Porter's book is small and a quick read. He doesn't dash through, but this is not a textbook. Nor does it cover every possible scientific and social input on what 'makes' madness and what different centuries did to deal with those with mental conditions. If the reader is looking for a first look into the history of mental illness, he cannot go wrong with reading this concisely written book. It will not answer all the questions...in fact, it raises more questions. But Porter not only gives enough information and color to this particular problem, he also gives a wonderful bibliography/reference to refer to if the reader wishes to read about any particular time or problem. I did go looking for several of his recommended books, and I have not been disappointed yet.
It is of great interest that I read about the early 18th century, when so many of the great philosophers impacted the view with which scientists and physicians (and family too) viewed mental illness.

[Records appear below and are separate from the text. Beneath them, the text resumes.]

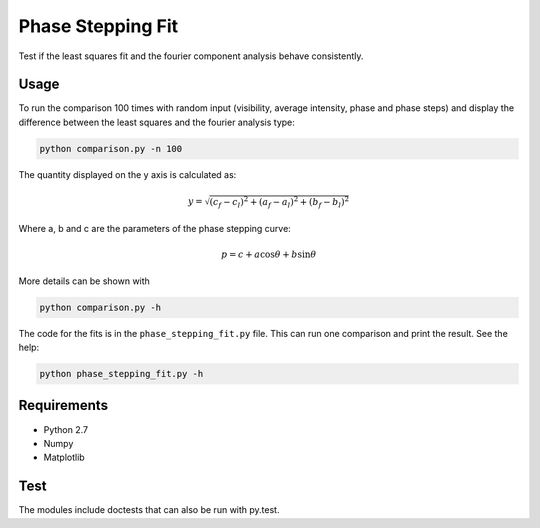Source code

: ========================================
Phase Stepping Fit
========================================

Test if the least squares fit and the fourier component analysis behave
consistently.

Usage
----------------------------------------
To run the comparison 100 times with random input (visibility, average intensity, phase and phase steps)
and display the difference between the least squares
and the fourier analysis type:

.. code:: bash

    python comparison.py -n 100

The quantity displayed on the y axis is calculated as:

.. math::

    y = \sqrt{(c_{f} - c_{l})^2 + (a_{f} - a_{l})^2 + (b_{f} - b_{l})^2}

Where a, b and c are the parameters of the phase stepping curve:

.. math::

    p = c + a \cos \theta + b \sin \theta

More details can be shown with

.. code:: bash

    python comparison.py -h

The code for the fits is in the ``phase_stepping_fit.py`` file. This can run
one comparison and print the result. See the help:

.. code:: bash

    python phase_stepping_fit.py -h

Requirements
----------------------------------------

- Python 2.7
- Numpy
- Matplotlib

Test
----------------------------------------
The modules include doctests that can also be run with py.test.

Porter emphasizes that the great humanitarian changes made in the care of those mentally ill occurred then...
Roy Porter died recently at the age of 55, but produced over eighty books on a wide range of subjects, from the Enlightenment to the English treatment of insanity in various historic periods. It would not be surprising if this polymath has other manuscripts awaiting publication, but _Madness: A Brief History_ (Oxford University Press) was his last production before his death. It is a remarkable work especially for its brevity, taking in prehistoric concepts of madness and ranging all the way into current psychiatric controversies in less than 250 clear, well-researched pages. There have been fashions of treatments for the mentally ill, and just a bit of scientific justification for them most recently, but one of the points of his treatise is to show that we aren't any closer to true definitions of madness than Polonius was: to "define true madness,/ What is't but to be nothing else but mad?" His own lack of definition enables this brief overview to take in a great deal of territory.
Porter examines the imposition of madness by the gods in Homer. By the time of Hippocrates (around 400 BCE) madness was a medical, not moral or magical, matter. But supernatural explanations for insanity were advanced again, along with the angels and demons sanctioned by the Christian church. Around the Renaissance, the concept arose that madness was a special sort of inspiration. (There remains folk wisdom that geniuses are not at all far removed from the insane.) Families had originally had the responsibility for lunatic progeny, but the surplus wealth of urban areas encouraged families to buy such services. At the beginning of the nineteenth century in England, confined lunatics were largely in private asylums under what was literally called "the trade in lunacy.